“She believed she could do it, so she did.”

Monday, December 12, 2011

...where my rainbow ends


It is not new for me to be crying on a December. For the past years on the same month i have spent some ample time musing over things which made me breakdown. Nevertheless, i am having one of my loneliest Decembers ever. I have never felt more alone in my life. I could not count how many times have I burst into sobs. How many times have i cried myself to sleep? *shrugs*

How many times have I wished that I’d be just my old happy self again.

I have learned how to silently deal with the pain. I have learned how to tell stories a lot of times and on how to really display i am doing great. I am because people never really saw me cry. A lot have seen me shed tears, yes. But, the cry which is not being contained - no one ever did. And if only my room could speak it would tell you how hard it is for me to be watching myself every night shut these eyes with fingers crossed that i would directly sleep and not think of anything else anymore. If only my pillows could talk, it would take you forever for them to be able to narrate how I would squeeze them every time I would feel helpless.

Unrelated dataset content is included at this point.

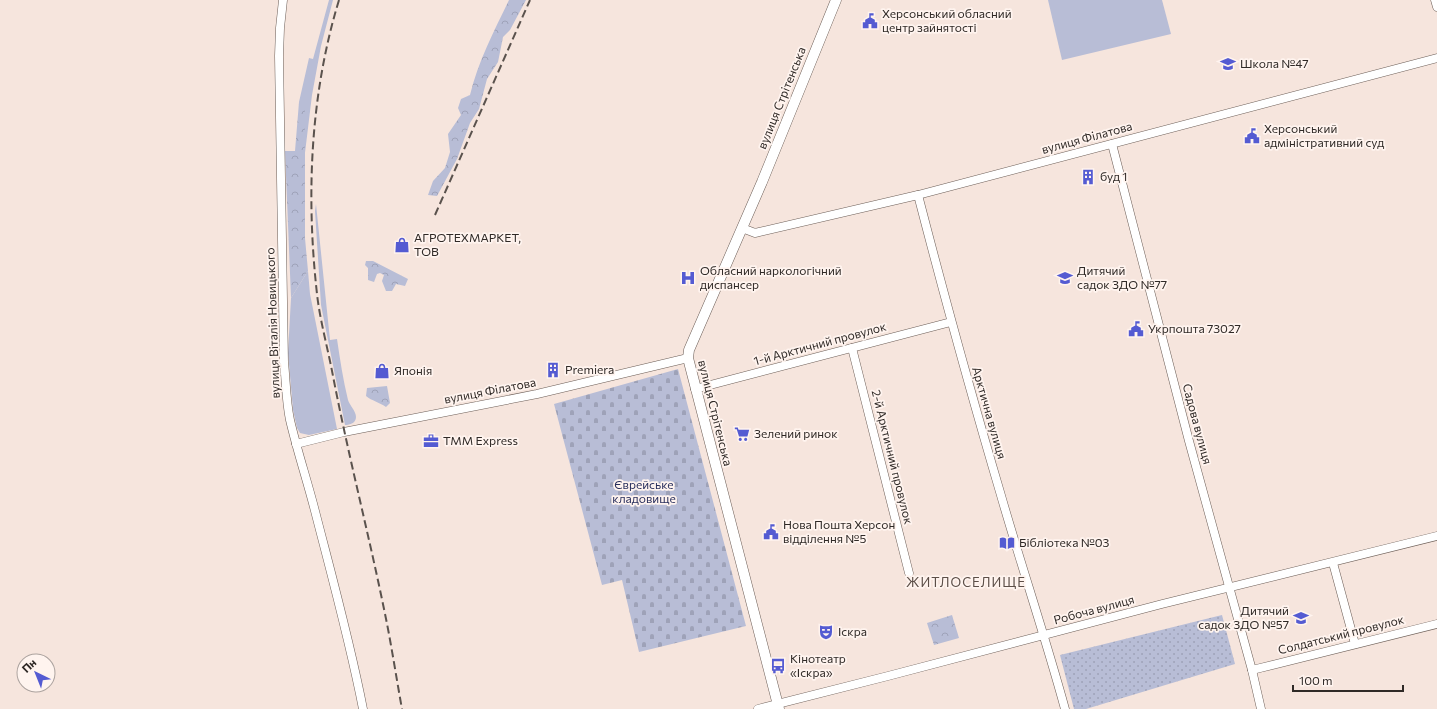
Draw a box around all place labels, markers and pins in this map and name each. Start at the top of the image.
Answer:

It seemed like i delighted so much in the pain now that it grew as a habit. It is an illness. And soon enough it will turn out to be a disease - a contagious one.

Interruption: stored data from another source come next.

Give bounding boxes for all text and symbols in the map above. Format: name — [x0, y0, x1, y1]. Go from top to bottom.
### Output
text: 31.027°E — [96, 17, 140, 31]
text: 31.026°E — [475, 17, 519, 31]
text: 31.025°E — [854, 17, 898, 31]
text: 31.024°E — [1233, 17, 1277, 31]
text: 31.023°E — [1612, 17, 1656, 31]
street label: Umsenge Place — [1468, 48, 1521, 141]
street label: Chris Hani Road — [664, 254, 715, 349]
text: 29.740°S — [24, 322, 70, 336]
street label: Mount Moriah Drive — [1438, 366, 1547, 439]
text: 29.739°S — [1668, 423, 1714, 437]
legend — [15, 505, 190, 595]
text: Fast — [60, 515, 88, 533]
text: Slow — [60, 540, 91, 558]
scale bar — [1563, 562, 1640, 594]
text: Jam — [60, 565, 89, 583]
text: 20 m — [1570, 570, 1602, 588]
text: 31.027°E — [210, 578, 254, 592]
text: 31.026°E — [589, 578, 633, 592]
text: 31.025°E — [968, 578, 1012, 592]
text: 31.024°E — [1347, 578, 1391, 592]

I would like to say sorry.
Sorry that i was selfish, i forgot to think about how you would feel, for i let the pain i was feeling to eat me up. I apologize for whatever pain i have caused you or for whatever change i have brought because things got out of control. I sincerely apologize. It's what i have been meaning to do all along. I really am sorry.

It felt like i have been writing a fiction right from the outset. And how i wish everything was fictional right now.

So, I am going to close my eyes and dream where my rainbow ends.